By Matilda Nakawungu
Every day humanity wastes food on a colossal scale. A stroll through any of our food markets or round the back of many grocery stores and supermarkets will turn up bins and pits of food that has gone bad. This is to be expected but surely it leaves one thinking; isn’t there something more sensible to do with food than waste it?
When people talk about the global hunger and malnutrition challenge, we immediately think of the need to increase global food production to feed the nine billion people expected on the planet by 2050. Ironically, statistics show that we are currently producing much more food than we actually need to feed the world. One-third of the food produced in the world for human consumption is either lost or thrown away, together with the natural resources used for its production.

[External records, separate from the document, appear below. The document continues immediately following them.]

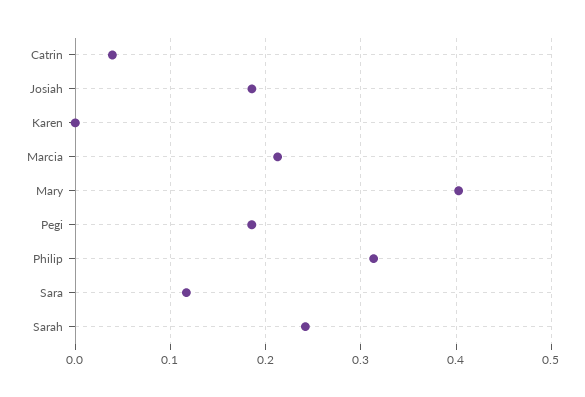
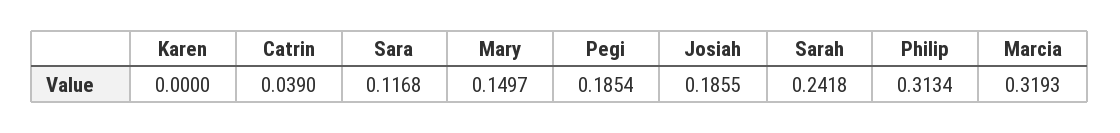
  {
    "Catrin": 0.039,
    "Josiah": 0.1855,
    "Karen": 0,
-   "Marcia": 0.21,
+   "Marcia": 0.3193,
-   "Mary": 0.4,
+   "Mary": 0.1497,
    "Pegi": 0.1854,
    "Philip": 0.3134,
    "Sara": 0.1168,
    "Sarah": 0.2418
  }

It has been deduced that if half of this food that is lost or wasted was recovered, it would be enough to feed the world. In fact, a quarter of it could feed the 795 million undernourished people around the world who suffer from hunger today.
For a long time, Freeganism- a practice of reclaiming and eating food that has been discarded- was associated with the poor and homeless. However with the ongoing global campaign against food wastage, it has become a concept that is effectively exhibiting the injustice of food waste. It brings to light this one selfish act of humanity; that we take food off the market that hungry people could survive on, and throw it away.
We are straining the earth’s ecological limits, cutting down forests, extracting water from depleting water reserves, only to grow more and more food and then throw away so much of it. This is not a rational use of global resources, especially when you think of the billion hungry people that exist in the world.
The idea of food loss and wastage isn’t just about good, fresh or leftover food that is being thrown away. It’s also about the food that we let go bad because we harvest or we buy way more than we need. Food is wasted if it is discarded or prepared but left uneaten. This may be accidental or intentional, but ultimately leads to less food available for all.
In Uganda, we lose food at different stages between the farm and the plate, and quite often even after that. It can be from a lack of infrastructure, refrigeration, pasteurization, grain stores or even basic preservation mechanisms. It is quite baffling how on one end of our country people lose their lives to starvation while on another, food decays in public markets. It gets one questioning whether it really is a food shortage that’s causing the existing hunger challenge or, a glitch in our systems.
We all need to tackle these issues if our goal of achieving food security is to be realized. There is a lot that Government can do to achieve this goal particularly in parts of the country like Karamoja region that face chronic hunger. These can range from the long term solutions of building water reservoirs and supporting the revival of a mandatory granary system; to empowering farmers with the knowledge and skills to practice climate smart agriculture. However, there is also need to put in place systems and infrastructure that enable transportation and sell of food from regions of surplus to regions of scarcity. These are critical to reducing food losses since food often gets spilled or spoilt before it reaches its final product or retail stage.
Government together with Civil Society need to raise awareness on the impact of food wastage and additionally lobby for and set policy standards, market / price mechanisms, as well as institutional and legal frameworks that will change the “throw-away” mindset of Ugandans especially those living with surplus.
It would be unrealistic to think that we can live in a waste-free world- there will always be an allowance for inevitable waste. However, we can aspire to a world where food supply allows for a good, stable, secure and nutritious diet for every person. Let’s lobby and advocate for systems that will make it socially unacceptable to waste food on a vast scale both at household level and along the market chain especially by retailers. It is possible to stop this disastrous waste of resources. The best thing we can do with food is to eat it and to stop wasting it.